Laly Picon, Calaisfornia et autres mondes

Présence de l’exil

Dans le pre­mier temps de son livre, Laly Picon entre dans le pay­sage des archi­tec­tures « en dur » tout en s’en dis­so­ciant. Elle en trans­forme la « tri­via­lité » selon un géo­mé­trisme qua­si­ment abs­trait. Il la pousse hors sol dans un uni­vers de quasi fic­tion. A l’inverse, lorsqu’elle passe des « down-town » aux fau­bourgs les plus ter­ribles (à savoir les camps de réfu­giés en désir de Royaume-Uni via Calais), la vision change.
Aux arti­fices de construc­tions plas­tiques propres à créer une illu­sion poé­tique fait place une vision fron­tale, lucide où l’élément spa­tial dans lequel les migrants vivent est pré­senté sans le moindre effet. Néan­moins, et nou­veau para­doxe, lorsque Laly Picon passe du pay­sage au por­trait (des migrants), tout est fait pour « sor­tir » les visages de la misère ambiante. Les hommes sont beaux, rayon­nants et pris sans aucun pathos. Si bien que dans le seul moment du livre où l’humain appa­raît, il prend une dimen­sion irénique.

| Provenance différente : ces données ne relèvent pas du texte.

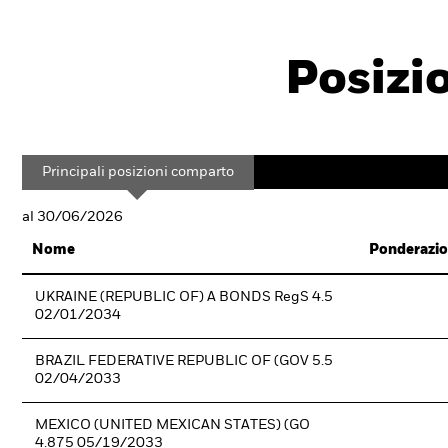
Posizi
Principali posizioni comparto
al 30/06/2026
Nome
Ponderazio
UKRAINE (REPUBLIC OF) A BONDS RegS 4.5
02/01/2034
BRAZIL FEDERATIVE REPUBLIC OF (GOV 5.5
02/04/2033
MEXICO (UNITED MEXICAN STATES) (GO
4.875 05/19/2033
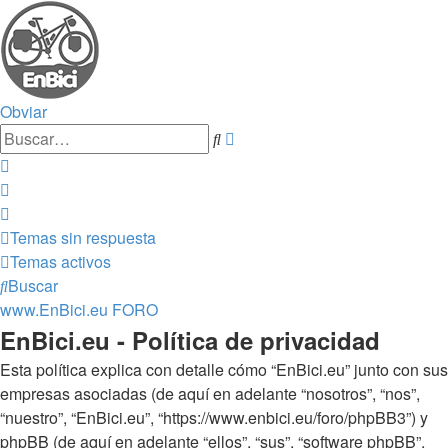
Obviar
Búsqueda
Buscar
avanzada
Temas sin respuesta
Temas activos
Buscar
www.EnBici.eu
FORO
EnBici.eu - Política de privacidad
Esta política explica con detalle cómo “EnBici.eu” junto con sus
empresas asociadas (de aquí en adelante “nosotros”, “nos”,
“nuestro”, “EnBici.eu”, “https://www.enbici.eu/foro/phpBB3”) y
phpBB (de aquí en adelante “ellos”, “sus”, “software phpBB”,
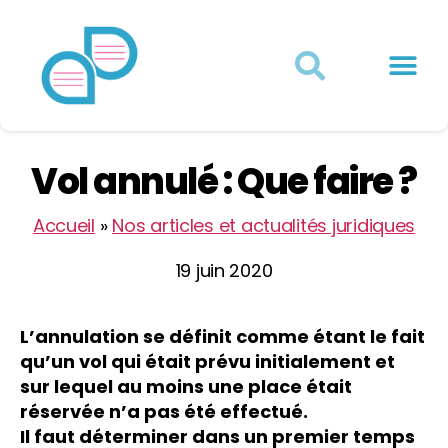
Actualités juridiques
Qui sommes-nous ?
Mon Compte
Vol annulé : Que faire ?
Accueil
»
Nos articles et actualités juridiques
19 juin 2020
L’annulation se définit comme étant le fait
qu’un vol qui était prévu initialement et
sur lequel au moins une place était
réservée n’a pas été effectué.
Il faut déterminer dans un premier temps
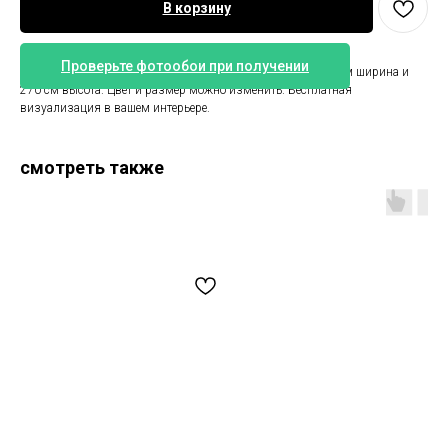
В корзину
Проверьте фотообои при получении
Фотообои детские с Гагариным. Стандартный размер 350 см ширина и
270 см высота. Цвет и размер можно изменить. Бесплатная
визуализация в вашем интерьере.
смотреть также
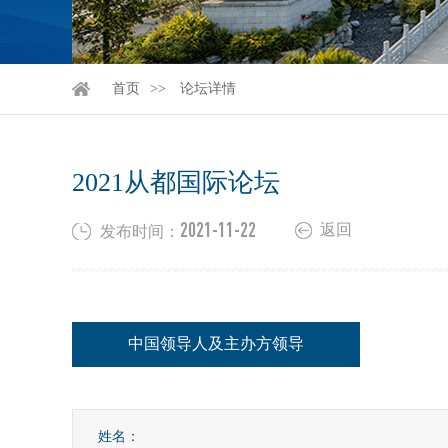
首页
论坛详情
2021从都国际论坛
2021-11-22
返回
发布时间：
中国领导人及主办方领导
姓名：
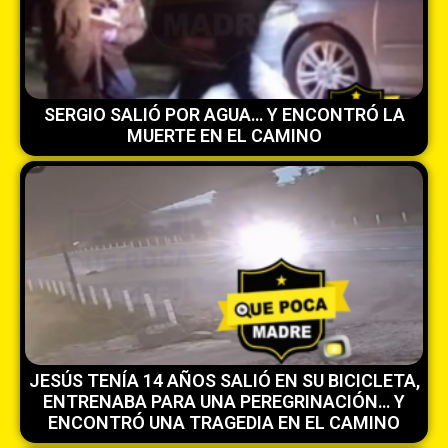
SERGIO SALIÓ POR AGUA… Y ENCONTRÓ LA
MUERTE EN EL CAMINO
JESÚS TENÍA 14 AÑOS SALIÓ EN SU BICICLETA,
ENTRENABA PARA UNA PEREGRINACIÓN… Y
ENCONTRÓ UNA TRAGEDIA EN EL CAMINO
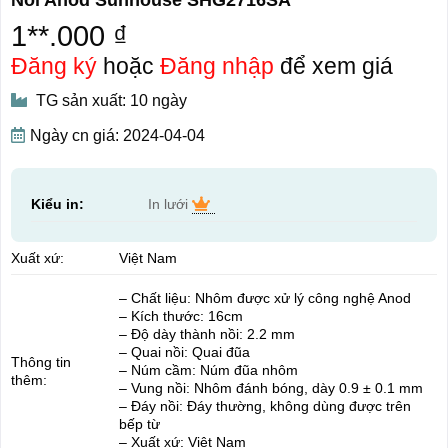
1**.000 ₫
Đăng ký
hoặc
Đăng nhập
để xem giá
TG sản xuất: 10 ngày
Ngày cn giá: 2024-04-04
Kiểu in:
In lưới
Xuất xứ:
Việt Nam
– Chất liệu: Nhôm được xử lý công nghệ Anod
– Kích thước: 16cm
– Độ dày thành nồi: 2.2 mm
– Quai nồi: Quai đũa
Thông tin
– Núm cầm: Núm đũa nhôm
thêm:
– Vung nồi: Nhôm đánh bóng, dày 0.9 ± 0.1 mm
– Đáy nồi: Đáy thường, không dùng được trên
bếp từ
– Xuất xứ: Việt Nam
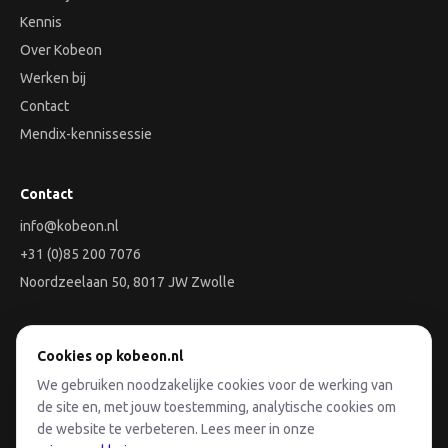
Kennis
Over Kobeon
Werken bij
Contact
Mendix-kennissessie
Contact
info@kobeon.nl
+31 (0)85 200 7076
Noordzeelaan 50, 8017 JW Zwolle
Aan de slag
Cookies op kobeon.nl
We gebruiken noodzakelijke cookies voor de werking van
Plan een Discovery-sessie
de site en, met jouw toestemming, analytische cookies om
de website te verbeteren. Lees meer in onze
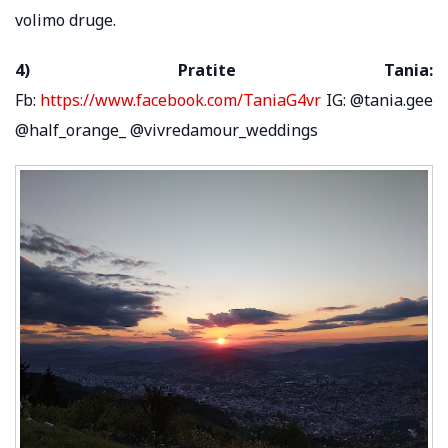
volimo druge.
4) Pratite Tania:
Fb:
https://www.facebook.com/TaniaG4vr
IG: @tania.gee
@half_orange_ @vivredamour_weddings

L’osten­ta­tion pos­sède tou­jours chez la pho­to­graphe un aspect par­ti­cu­lier : il s’agit d’une manière de se sous­traire afin de mieux faire sur­gir les secrets les plus intimes d’un être ou d’un lieu. Laly Picon croise réel et abs­trac­tion par effet de buée. Lequel per­met de com­prendre à quel point le monde est construit sous une hybri­da­tion cruelle.
L’antagonisme dans le livre est non seule­ment de « genre » (por­trait, pay­sage) ou de style (poé­tique, vériste) mais de monde. L’un est plu­tôt sédui­sant (il fau­drait nuan­cer) et vide, l’autre misé­rable mais plein. Preuve que la pho­to­graphe n’est pas domi­née par le pay­sage. D’un côté, sa cou­pure. De l’autre, sa pro­li­fé­ra­tion. D’un côté, une ger­mi­na­tion spa­tiale (ce que cer­tains nomment un enva­his­se­ment), de l’autre, une sorte d’absence et de déser­ti­fi­ca­tion. L’œuvre devient le rebond, le sus­pens sur un sinistre en cours et d’autres que la créa­trice sous-entend. Mais l’œuvre appelle autant un rêve d’accession à un monde où une paci­fi­ca­tion régnerait.

jean-paul gavard-perret

Laly Picon, Calais­for­nia et autres mondes, Edi­tions Corridor-Elephant, Paris, 2016.